Forest Bandits

Forest Bandits

According to the official statistics from the Indonesian Government, in 2010 Indonesia had 85 million hectares forest. When I came to Papua in 1989, it was 144 million. Within 22 years, almost a half of the forest disappeared. Assuming the deforestation rate constant, all the forests of Indonesia will be gone in 2035—like in Java and Bali now.

‘Forest bandits’ was the name Pilot Hans gave to some of his passengers. Robin Hood? They did not look like thugs or heroes but more like executives of business companies. People in Asmat always tried to make them pleased because they had a lot of money. They owned logging companies, legal and illegal.

They had come to Asmat since early 1970s. Initially only the straight hair they hired clear-cut trees with chainsaw; the tribal people protested because those trees grew on their customary lands. The police and soldiers—paid by the bandits—got involved. The protests stopped at the noses of machine guns; later the bandits did not even need guns to end the protests. They bribed the tribal chiefs with modern things such as tobacco, alcohol, canned food, radio, cassette player, etc.

When the need creation on the local people was successful, the companies easily recruited people to cut their own trees. They paid 5,000 rupiah ($2) for a log 100 cm in diameter and 6 meter long; this was the payment on the ship. To get 5,000 rupiah, 3 – 4 people had chop a huge tree by axes; dragged it to the main river; tied it together with other logs; drifted them to the river mouth where the ships were anchored; and pulled them on their boards. The logs would arrive in Japan and other developed countries; each worthy $100, at least.

During the felling season (2 – 4 months), except for a few children, women, and old people, the villages were deserted. All healthy people stayed in the jungle felling trees for the companies. After 2 – 3 weeks, the people in the villages would lack of food. In the past, all of them stayed in the jungle collecting sago and hunting games; foods were abundant. They always gained weight when they came back from the jungle. Now they lost weight and gained new diseases.

Hernia had been uncommon before the logging companies came, according to Father Ton. I estimated that 10% of men suffered from hernia with various degrees, from on palpable only to irreversible intestine outside the body. The other disease was not new but much more prevalent: the respiratory diseases. The Missionaries had introduced tobacco to attract these semi-nomadic tribes to settle in villages; they controlled the tobacco supply—the rolled type. The impact to respiratory system worsened the fireplace smoke’s effect. The logging companies traded clove cigarettes with the logs the locals cut. I believe these cigarettes had stronger addiction effect creating chain smokers.

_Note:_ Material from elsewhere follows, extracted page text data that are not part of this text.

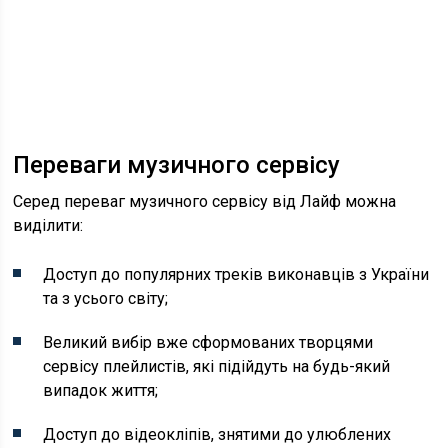
Переваги музичного сервісу
Серед переваг музичного сервісу від Лайф можна
виділити:
Доступ до популярних треків виконавців з України
та з усього світу;
Великий вибір вже сформованих творцями
сервісу плейлистів, які підійдуть на будь-який
випадок життя;
Доступ до відеокліпів, знятими до улюблених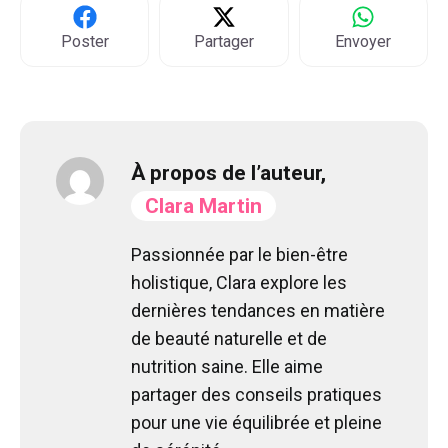
Poster
Partager
Envoyer
À propos de l’auteur,
Clara Martin
Passionnée par le bien-être
holistique, Clara explore les
dernières tendances en matière
de beauté naturelle et de
nutrition saine. Elle aime
partager des conseils pratiques
pour une vie équilibrée et pleine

The companies paid the locals after the ship left. It meant about two months or longer after they started working. These people would gather in Kamur for days even weeks to wait for their wages because often the bosses had not come with their money. They pocketed money 15,000 to 20,000 ($6 to $8) after working for two months in the jungle; some might pocket nothing because their wages had spent up on cigarettes and other modern things they had received before. Of course, they could not check if the calculation was correct because they were illiterate. They did not dare protest either if they thought it was incorrect because the payers were the heads of the local police and army.

I sometimes I watched the log boarding process at the Kronkel River. The local officials measured the diameter of the logs and classified the ones less than 60 cm as unqualified. The feller would not be paid for those logs. Strangely, they still ordered to pull up these unpaid logs onto the deck of the ship. I was sure the company paid the logs, but the money went into the pockets of the local officials.